June 7, 2019
Authored and Edited by Brandon T. Andersen; Sydney R. Kestle; Elizabeth D. Ferrill
In Lone Star Silicon Innovations LLC v. Nanya Tech. Corp., No. 2018-1581 (Fed. Cir. May 30, 2019), the Federal Circuit affirmed a district court decision that the plaintiff lacked “all substantial rights” and therefore could not assert the patent on its own, but it vacated and remanded for the district court to consider whether joinder of the original patentee was feasible.
Advanced Micro Devices Inc. (AMD) was originally assigned the asserted patents. AMD executed an agreement that purported to transfer “all right, title and interest” in the patents to Lone Star. That agreement, however, placed limitations on Lone Star, such as: (i) Lone Star could only assert the patents against “Unlicensed Third Party Entities” listed in the agreement; (ii) new entities could only be added if both Lone Star and AMD agreed to them; (iii) if Lone Star sought to sue an unlisted entity, AMD reserved the right to offer that entity a sublicense; (iv) AMD could prevent Lone Star from assigning the patents or allowing them to enter the public domain; (v) AMD and its customers could practice the patents; and (vi) AMD shared revenue Lone Star generated through its monetization efforts. Id. at 4.
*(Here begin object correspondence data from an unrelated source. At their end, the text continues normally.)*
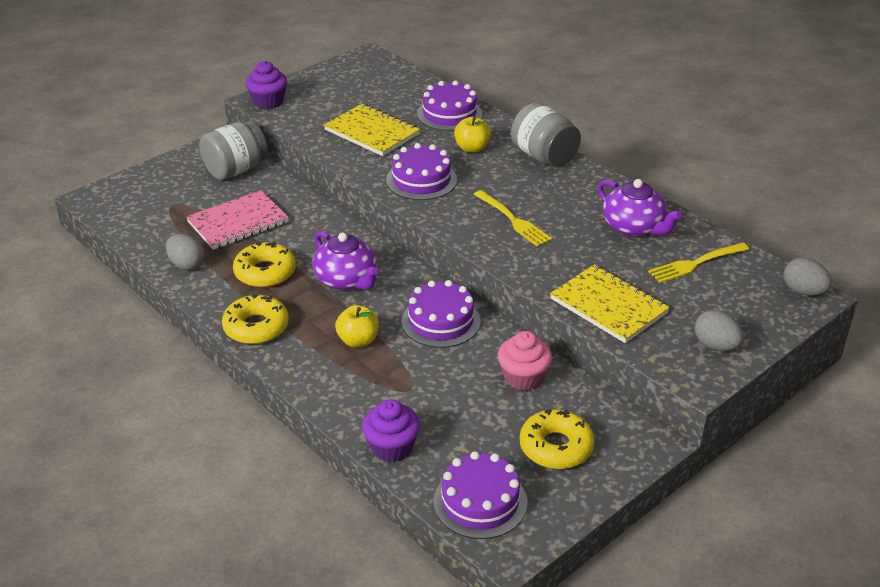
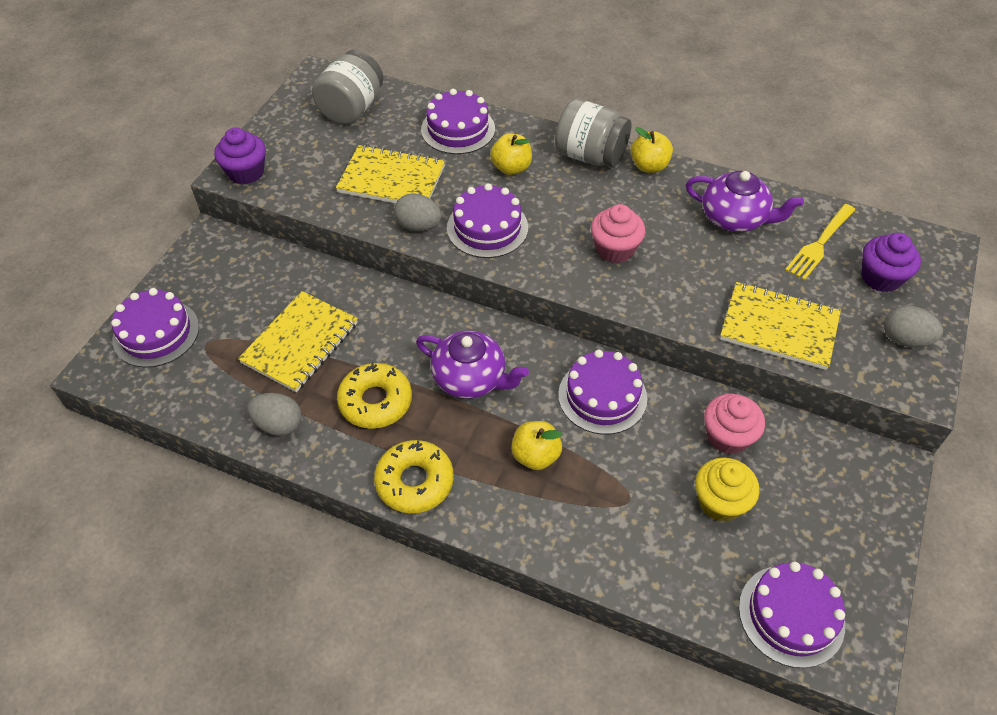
camera: 25 degrees left, 15 degrees up
pink notebook [186,190,289,250] -> yellow notebook [238,291,358,392]
grey jar [199,120,268,180] -> grey jar moved to [312,50,383,125]
purple cupcake [362,399,420,462] -> purple cupcake moved to [862,233,921,292]
yellow fork [473,190,552,247] -> pink cupcake [591,204,645,263]
yellow donut [520,409,595,469] -> none
grey egg [783,257,832,295] -> grey egg moved to [394,194,442,231]
none -> purple cake [111,288,199,368]
none -> yellow apple [631,127,673,173]
none -> yellow cupcake [695,458,759,522]

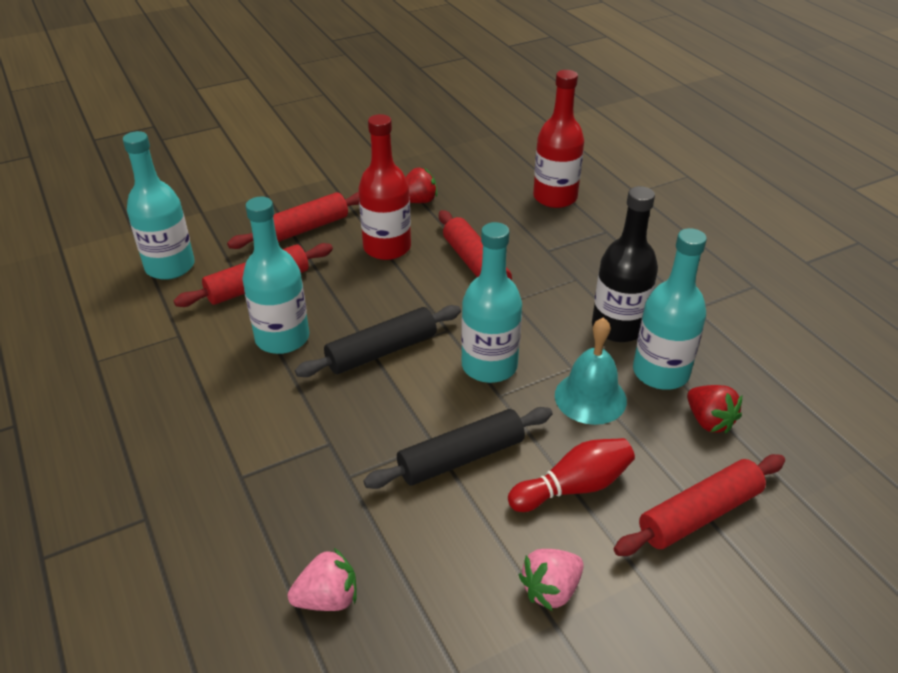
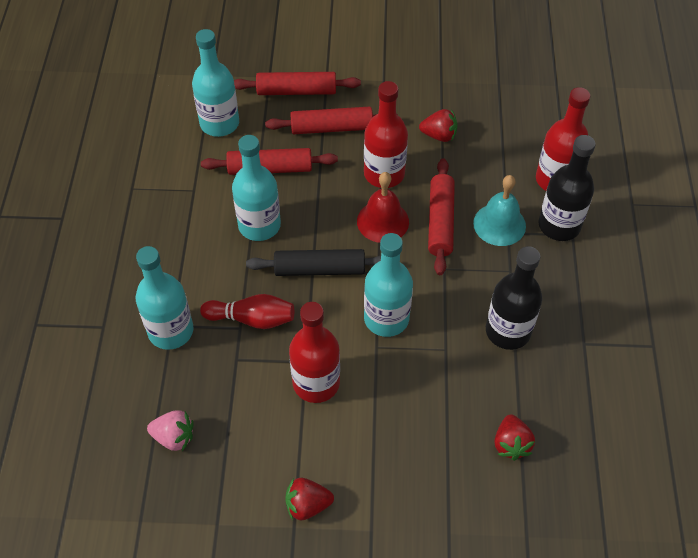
camera: 30 degrees right, 15 degrees up
black rolling pin [363,407,552,489] -> red bottle [289,302,340,403]
red bowling pin [508,438,635,512] -> red bowling pin moved to [200,294,294,329]
pink strawberry [519,549,584,611] -> red strawberry [285,478,334,520]
turquoise bell [555,317,627,425] -> turquoise bell moved to [473,175,526,246]
red rolling pin [614,454,785,556] -> red rolling pin moved to [234,72,361,95]
turquoise bottle [633,228,707,390] -> turquoise bottle moved to [136,246,194,350]
none -> red bell [357,172,409,243]
none -> black bottle [539,135,596,241]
The Federal Circuit affirmed the district court’s determination that the limitations in the agreement prevented the transfer of “all substantial rights” in the patents, and that Lone Star accordingly lacked the ability to assert the patents on its own. The Federal Circuit vacated and remanded, however, finding Rule 19 required the district court to consider whether joinder of AMD was feasible.